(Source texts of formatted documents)

[Start of Attachment]

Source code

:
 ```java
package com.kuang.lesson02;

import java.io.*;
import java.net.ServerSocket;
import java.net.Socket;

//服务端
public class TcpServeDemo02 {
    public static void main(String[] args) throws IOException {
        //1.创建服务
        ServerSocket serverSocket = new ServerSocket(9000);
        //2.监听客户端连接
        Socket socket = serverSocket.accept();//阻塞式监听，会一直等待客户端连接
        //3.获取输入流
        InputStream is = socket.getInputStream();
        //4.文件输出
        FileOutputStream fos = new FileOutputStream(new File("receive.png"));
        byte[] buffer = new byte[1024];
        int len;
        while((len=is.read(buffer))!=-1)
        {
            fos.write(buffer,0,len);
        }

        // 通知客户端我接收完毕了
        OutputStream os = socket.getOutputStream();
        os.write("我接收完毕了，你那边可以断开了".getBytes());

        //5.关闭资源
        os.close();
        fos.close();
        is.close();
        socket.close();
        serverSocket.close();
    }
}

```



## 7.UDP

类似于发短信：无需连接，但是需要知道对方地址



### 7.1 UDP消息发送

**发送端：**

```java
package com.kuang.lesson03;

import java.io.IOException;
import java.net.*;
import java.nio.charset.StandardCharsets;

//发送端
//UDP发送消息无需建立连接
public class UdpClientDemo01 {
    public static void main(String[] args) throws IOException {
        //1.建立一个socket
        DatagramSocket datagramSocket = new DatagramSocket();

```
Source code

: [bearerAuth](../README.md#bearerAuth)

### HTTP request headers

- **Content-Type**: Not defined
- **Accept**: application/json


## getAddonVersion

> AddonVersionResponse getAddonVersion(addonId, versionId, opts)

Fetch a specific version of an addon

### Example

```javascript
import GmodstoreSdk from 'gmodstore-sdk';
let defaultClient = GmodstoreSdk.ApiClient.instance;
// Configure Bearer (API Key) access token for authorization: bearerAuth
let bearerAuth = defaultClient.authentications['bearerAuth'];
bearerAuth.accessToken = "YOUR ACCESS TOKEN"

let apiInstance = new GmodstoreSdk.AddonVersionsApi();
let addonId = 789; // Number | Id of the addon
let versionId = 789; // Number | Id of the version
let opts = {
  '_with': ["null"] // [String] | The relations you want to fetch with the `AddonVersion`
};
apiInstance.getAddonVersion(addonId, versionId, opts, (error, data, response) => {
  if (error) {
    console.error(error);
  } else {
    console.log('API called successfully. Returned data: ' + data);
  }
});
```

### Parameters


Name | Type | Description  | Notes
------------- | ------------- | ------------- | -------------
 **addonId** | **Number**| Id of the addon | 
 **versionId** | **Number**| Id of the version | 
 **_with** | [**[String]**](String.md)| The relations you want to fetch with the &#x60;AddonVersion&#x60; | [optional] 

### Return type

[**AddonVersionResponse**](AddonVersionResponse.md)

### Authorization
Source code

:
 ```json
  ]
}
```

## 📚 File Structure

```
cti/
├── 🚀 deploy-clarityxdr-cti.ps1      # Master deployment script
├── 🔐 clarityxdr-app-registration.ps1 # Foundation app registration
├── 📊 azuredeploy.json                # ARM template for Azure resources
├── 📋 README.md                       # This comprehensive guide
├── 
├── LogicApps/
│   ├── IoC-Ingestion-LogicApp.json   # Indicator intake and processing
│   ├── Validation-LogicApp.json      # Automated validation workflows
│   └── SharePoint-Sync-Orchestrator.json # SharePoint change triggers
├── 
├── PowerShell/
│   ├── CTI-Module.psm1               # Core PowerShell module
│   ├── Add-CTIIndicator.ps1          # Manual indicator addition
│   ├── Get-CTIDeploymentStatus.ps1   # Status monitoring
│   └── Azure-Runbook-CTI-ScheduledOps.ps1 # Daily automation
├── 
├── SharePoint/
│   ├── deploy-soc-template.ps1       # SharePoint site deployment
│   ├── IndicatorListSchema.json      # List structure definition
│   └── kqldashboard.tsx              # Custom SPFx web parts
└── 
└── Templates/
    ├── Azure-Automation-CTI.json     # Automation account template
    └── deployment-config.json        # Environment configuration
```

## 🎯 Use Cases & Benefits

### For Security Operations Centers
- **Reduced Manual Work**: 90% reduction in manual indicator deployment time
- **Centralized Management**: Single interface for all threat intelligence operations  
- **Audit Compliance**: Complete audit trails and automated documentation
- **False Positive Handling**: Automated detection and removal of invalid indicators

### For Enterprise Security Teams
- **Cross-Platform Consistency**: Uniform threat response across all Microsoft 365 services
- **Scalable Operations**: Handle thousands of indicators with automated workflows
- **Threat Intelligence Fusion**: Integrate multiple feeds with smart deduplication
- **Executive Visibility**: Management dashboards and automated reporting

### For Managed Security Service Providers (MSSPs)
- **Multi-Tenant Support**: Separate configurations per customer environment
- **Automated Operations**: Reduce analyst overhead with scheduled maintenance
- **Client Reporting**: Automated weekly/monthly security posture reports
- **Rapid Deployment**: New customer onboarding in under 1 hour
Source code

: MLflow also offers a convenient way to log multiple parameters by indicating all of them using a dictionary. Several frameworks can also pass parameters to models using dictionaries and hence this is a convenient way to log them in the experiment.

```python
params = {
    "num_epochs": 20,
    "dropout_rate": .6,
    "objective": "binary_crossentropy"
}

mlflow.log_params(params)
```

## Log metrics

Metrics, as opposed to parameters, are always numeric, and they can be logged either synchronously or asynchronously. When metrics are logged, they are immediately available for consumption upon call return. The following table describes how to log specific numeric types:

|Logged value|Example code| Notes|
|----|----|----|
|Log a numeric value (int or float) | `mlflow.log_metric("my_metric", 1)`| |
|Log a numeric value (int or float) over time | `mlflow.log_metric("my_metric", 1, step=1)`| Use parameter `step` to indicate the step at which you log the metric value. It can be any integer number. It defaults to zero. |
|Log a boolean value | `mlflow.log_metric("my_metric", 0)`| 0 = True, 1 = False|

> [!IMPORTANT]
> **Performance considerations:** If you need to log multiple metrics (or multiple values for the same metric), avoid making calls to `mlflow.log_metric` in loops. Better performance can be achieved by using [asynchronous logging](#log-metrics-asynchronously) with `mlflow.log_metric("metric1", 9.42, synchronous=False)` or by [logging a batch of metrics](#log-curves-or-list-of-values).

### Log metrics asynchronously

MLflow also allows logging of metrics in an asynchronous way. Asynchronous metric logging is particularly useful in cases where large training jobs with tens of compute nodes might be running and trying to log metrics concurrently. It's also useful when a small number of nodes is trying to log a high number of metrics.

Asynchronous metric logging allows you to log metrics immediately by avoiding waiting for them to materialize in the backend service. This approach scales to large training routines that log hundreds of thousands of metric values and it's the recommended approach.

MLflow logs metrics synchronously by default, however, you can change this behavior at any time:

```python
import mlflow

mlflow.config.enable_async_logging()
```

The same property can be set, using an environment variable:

[End of Attachment]

_What the task asks_: Each of the entries must be set down exactly, none omitted.

_Solution for this task_:
Source code

:
 ```java
package com.kuang.lesson02;

import java.io.*;
import java.net.ServerSocket;
import java.net.Socket;

//服务端
public class TcpServeDemo02 {
    public static void main(String[] args) throws IOException {
        //1.创建服务
        ServerSocket serverSocket = new ServerSocket(9000);
        //2.监听客户端连接
        Socket socket = serverSocket.accept();//阻塞式监听，会一直等待客户端连接
        //3.获取输入流
        InputStream is = socket.getInputStream();
        //4.文件输出
        FileOutputStream fos = new FileOutputStream(new File("receive.png"));
        byte[] buffer = new byte[1024];
        int len;
        while((len=is.read(buffer))!=-1)
        {
            fos.write(buffer,0,len);
        }

        // 通知客户端我接收完毕了
        OutputStream os = socket.getOutputStream();
        os.write("我接收完毕了，你那边可以断开了".getBytes());

        //5.关闭资源
        os.close();
        fos.close();
        is.close();
        socket.close();
        serverSocket.close();
    }
}

```



## 7.UDP

类似于发短信：无需连接，但是需要知道对方地址



### 7.1 UDP消息发送

**发送端：**

```java
package com.kuang.lesson03;

import java.io.IOException;
import java.net.*;
import java.nio.charset.StandardCharsets;

//发送端
//UDP发送消息无需建立连接
public class UdpClientDemo01 {
    public static void main(String[] args) throws IOException {
        //1.建立一个socket
        DatagramSocket datagramSocket = new DatagramSocket();

```
Source code

: [bearerAuth](../README.md#bearerAuth)

### HTTP request headers

- **Content-Type**: Not defined
- **Accept**: application/json


## getAddonVersion

> AddonVersionResponse getAddonVersion(addonId, versionId, opts)

Fetch a specific version of an addon

### Example

```javascript
import GmodstoreSdk from 'gmodstore-sdk';
let defaultClient = GmodstoreSdk.ApiClient.instance;
// Configure Bearer (API Key) access token for authorization: bearerAuth
let bearerAuth = defaultClient.authentications['bearerAuth'];
bearerAuth.accessToken = "YOUR ACCESS TOKEN"

let apiInstance = new GmodstoreSdk.AddonVersionsApi();
let addonId = 789; // Number | Id of the addon
let versionId = 789; // Number | Id of the version
let opts = {
  '_with': ["null"] // [String] | The relations you want to fetch with the `AddonVersion`
};
apiInstance.getAddonVersion(addonId, versionId, opts, (error, data, response) => {
  if (error) {
    console.error(error);
  } else {
    console.log('API called successfully. Returned data: ' + data);
  }
});
```

### Parameters


Name | Type | Description  | Notes
------------- | ------------- | ------------- | -------------
 **addonId** | **Number**| Id of the addon | 
 **versionId** | **Number**| Id of the version | 
 **_with** | [**[String]**](String.md)| The relations you want to fetch with the &#x60;AddonVersion&#x60; | [optional] 

### Return type

[**AddonVersionResponse**](AddonVersionResponse.md)

### Authorization
Source code

:
 ```json
  ]
}
```

## 📚 File Structure

```
cti/
├── 🚀 deploy-clarityxdr-cti.ps1      # Master deployment script
├── 🔐 clarityxdr-app-registration.ps1 # Foundation app registration
├── 📊 azuredeploy.json                # ARM template for Azure resources
├── 📋 README.md                       # This comprehensive guide
├── 
├── LogicApps/
│   ├── IoC-Ingestion-LogicApp.json   # Indicator intake and processing
│   ├── Validation-LogicApp.json      # Automated validation workflows
│   └── SharePoint-Sync-Orchestrator.json # SharePoint change triggers
├── 
├── PowerShell/
│   ├── CTI-Module.psm1               # Core PowerShell module
│   ├── Add-CTIIndicator.ps1          # Manual indicator addition
│   ├── Get-CTIDeploymentStatus.ps1   # Status monitoring
│   └── Azure-Runbook-CTI-ScheduledOps.ps1 # Daily automation
├── 
├── SharePoint/
│   ├── deploy-soc-template.ps1       # SharePoint site deployment
│   ├── IndicatorListSchema.json      # List structure definition
│   └── kqldashboard.tsx              # Custom SPFx web parts
└── 
└── Templates/
    ├── Azure-Automation-CTI.json     # Automation account template
    └── deployment-config.json        # Environment configuration
```

## 🎯 Use Cases & Benefits

### For Security Operations Centers
- **Reduced Manual Work**: 90% reduction in manual indicator deployment time
- **Centralized Management**: Single interface for all threat intelligence operations  
- **Audit Compliance**: Complete audit trails and automated documentation
- **False Positive Handling**: Automated detection and removal of invalid indicators

### For Enterprise Security Teams
- **Cross-Platform Consistency**: Uniform threat response across all Microsoft 365 services
- **Scalable Operations**: Handle thousands of indicators with automated workflows
- **Threat Intelligence Fusion**: Integrate multiple feeds with smart deduplication
- **Executive Visibility**: Management dashboards and automated reporting

### For Managed Security Service Providers (MSSPs)
- **Multi-Tenant Support**: Separate configurations per customer environment
- **Automated Operations**: Reduce analyst overhead with scheduled maintenance
- **Client Reporting**: Automated weekly/monthly security posture reports
- **Rapid Deployment**: New customer onboarding in under 1 hour
Source code

: MLflow also offers a convenient way to log multiple parameters by indicating all of them using a dictionary. Several frameworks can also pass parameters to models using dictionaries and hence this is a convenient way to log them in the experiment.

```python
params = {
    "num_epochs": 20,
    "dropout_rate": .6,
    "objective": "binary_crossentropy"
}

mlflow.log_params(params)
```

## Log metrics

Metrics, as opposed to parameters, are always numeric, and they can be logged either synchronously or asynchronously. When metrics are logged, they are immediately available for consumption upon call return. The following table describes how to log specific numeric types:

|Logged value|Example code| Notes|
|----|----|----|
|Log a numeric value (int or float) | `mlflow.log_metric("my_metric", 1)`| |
|Log a numeric value (int or float) over time | `mlflow.log_metric("my_metric", 1, step=1)`| Use parameter `step` to indicate the step at which you log the metric value. It can be any integer number. It defaults to zero. |
|Log a boolean value | `mlflow.log_metric("my_metric", 0)`| 0 = True, 1 = False|

> [!IMPORTANT]
> **Performance considerations:** If you need to log multiple metrics (or multiple values for the same metric), avoid making calls to `mlflow.log_metric` in loops. Better performance can be achieved by using [asynchronous logging](#log-metrics-asynchronously) with `mlflow.log_metric("metric1", 9.42, synchronous=False)` or by [logging a batch of metrics](#log-curves-or-list-of-values).

### Log metrics asynchronously

MLflow also allows logging of metrics in an asynchronous way. Asynchronous metric logging is particularly useful in cases where large training jobs with tens of compute nodes might be running and trying to log metrics concurrently. It's also useful when a small number of nodes is trying to log a high number of metrics.

Asynchronous metric logging allows you to log metrics immediately by avoiding waiting for them to materialize in the backend service. This approach scales to large training routines that log hundreds of thousands of metric values and it's the recommended approach.

MLflow logs metrics synchronously by default, however, you can change this behavior at any time:

```python
import mlflow

mlflow.config.enable_async_logging()
```

The same property can be set, using an environment variable:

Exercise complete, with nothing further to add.